PASSAGE TO READ:
Feature

Showing slackers the door

Here are three of the week's top pieces of financial insight, gathered from around the web:

Showing slackers the door

"Quiet quitting" is leading to "quiet firing," said Callum Borchers in The Wall Street Journal. According to Gallup, "half the U.S. workforce is allegedly quiet quitting — that is, doing only what's in their job descriptions and no more." Bosses have put up with this because "in a tight labor market, a warm body is better than nobody." But with more businesses expecting a recession, managers are tightening up their expectations of productivity. Human-resources specialists say "quiet firing" is on the rise, referring to actions that minimize employees' significance to nudge them out the door. "Tactics include sidelining them by cutting responsibilities or denying promotions and raises." If you notice your boss doing this to you, "your days might be numbered."

CFOs privately doubt ESG push

Many CFOs are growing frustrated with both regulators and asset managers over the ESG push, said Eric Rosenbaum at CNBC. "In public, U.S. corporations say the right things about environmental, social, and governance (ESG) factors as part of their mindset." But behind the scenes, there is backlash brewing in the C-suite. A new survey of chief financial officers at top companies in the U.S. found that 45 percent support moves by red states "to ban investment managers that use ESG factors from state pension fund business." And only 25 percent support the Securities and Exchange Commission's recent climate disclosure proposal. "CFOs are always worried about overregulation," but on this issue they are struggling to understand "the materiality of climate disclosure or broader value of ESG."

Don't panic over a 1099-K

Because of a change in tax laws, many sellers on online marketplaces as well as users of payment apps such as Venmo or CashApp will be getting a new tax form, the 1099-K, said Ann Carrns in The New York Times. Previously, that form, which is also sent to the IRS, was issued only to people who "exceeded 200 transactions and $20,000 in income" from online sales. Now the threshold is down to $600, with no transaction minimum. That can create confusion. Remember that you owe taxes only on gains. "Say you sold a used piano on eBay for $1,000, but you paid $2,500 when you bought it new." You don't owe any tax. The new requirement doesn't apply to "friends and family" transactions. Venmo transactions are tagged that way by default; CashApp says that "users with standard, personal accounts won't receive the forms and that only users with business accounts will have transactions reported to the IRS."

ACTIVITY A:
In the financial roundup, what share of surveyed chief financial officers support the Securities and Exchange Commission's recent climate disclosure proposal?
ACTIVITY B:
Name every news outlet that the financial roundup credits as a source.
ACTIVITY C:
For each statement, say whether the financial roundup supports it. Answer yes or no and quote the deciding words.
(i) Before the tax law change, a 1099-K went only to people who exceeded 200 transactions and $20,000 in income from online sales.
(ii) CashApp users with standard, personal accounts will receive the new forms.
(iii) According to Gallup, a quarter of the U.S. workforce is allegedly quiet quitting.

DATA EXCERPTS:
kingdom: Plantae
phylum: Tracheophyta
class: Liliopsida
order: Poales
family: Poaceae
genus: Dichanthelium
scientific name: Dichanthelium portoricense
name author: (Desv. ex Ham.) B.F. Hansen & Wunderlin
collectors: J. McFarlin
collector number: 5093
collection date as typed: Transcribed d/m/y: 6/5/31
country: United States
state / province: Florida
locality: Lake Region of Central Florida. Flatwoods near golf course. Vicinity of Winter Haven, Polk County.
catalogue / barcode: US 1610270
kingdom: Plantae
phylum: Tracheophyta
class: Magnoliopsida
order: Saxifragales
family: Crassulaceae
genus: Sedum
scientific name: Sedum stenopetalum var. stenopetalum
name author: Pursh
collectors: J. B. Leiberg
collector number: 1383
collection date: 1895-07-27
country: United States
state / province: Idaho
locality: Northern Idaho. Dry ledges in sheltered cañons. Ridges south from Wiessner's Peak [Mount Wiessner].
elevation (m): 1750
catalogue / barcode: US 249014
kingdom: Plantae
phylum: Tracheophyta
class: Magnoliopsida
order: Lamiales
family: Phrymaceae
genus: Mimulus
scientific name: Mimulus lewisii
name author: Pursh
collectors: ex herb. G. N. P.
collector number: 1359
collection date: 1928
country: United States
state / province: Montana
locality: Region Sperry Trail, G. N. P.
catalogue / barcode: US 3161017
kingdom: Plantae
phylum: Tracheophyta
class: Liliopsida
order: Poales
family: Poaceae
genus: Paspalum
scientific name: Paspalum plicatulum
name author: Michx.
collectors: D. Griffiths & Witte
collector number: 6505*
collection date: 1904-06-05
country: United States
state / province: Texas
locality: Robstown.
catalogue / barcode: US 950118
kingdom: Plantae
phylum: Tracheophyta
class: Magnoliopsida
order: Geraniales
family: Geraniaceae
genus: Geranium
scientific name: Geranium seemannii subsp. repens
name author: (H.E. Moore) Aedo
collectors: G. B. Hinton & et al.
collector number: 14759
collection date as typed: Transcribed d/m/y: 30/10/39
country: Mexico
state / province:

REPLY A:
25 percent

REPLY B:
The Wall Street Journal, CNBC, The New York Times

REPLY C:
(i) Yes: "exceeded 200 transactions and $20,000 in income"
(ii) No: "users with standard, personal accounts won't receive the forms"
(iii) No: "half the U.S. workforce is allegedly quiet quitting"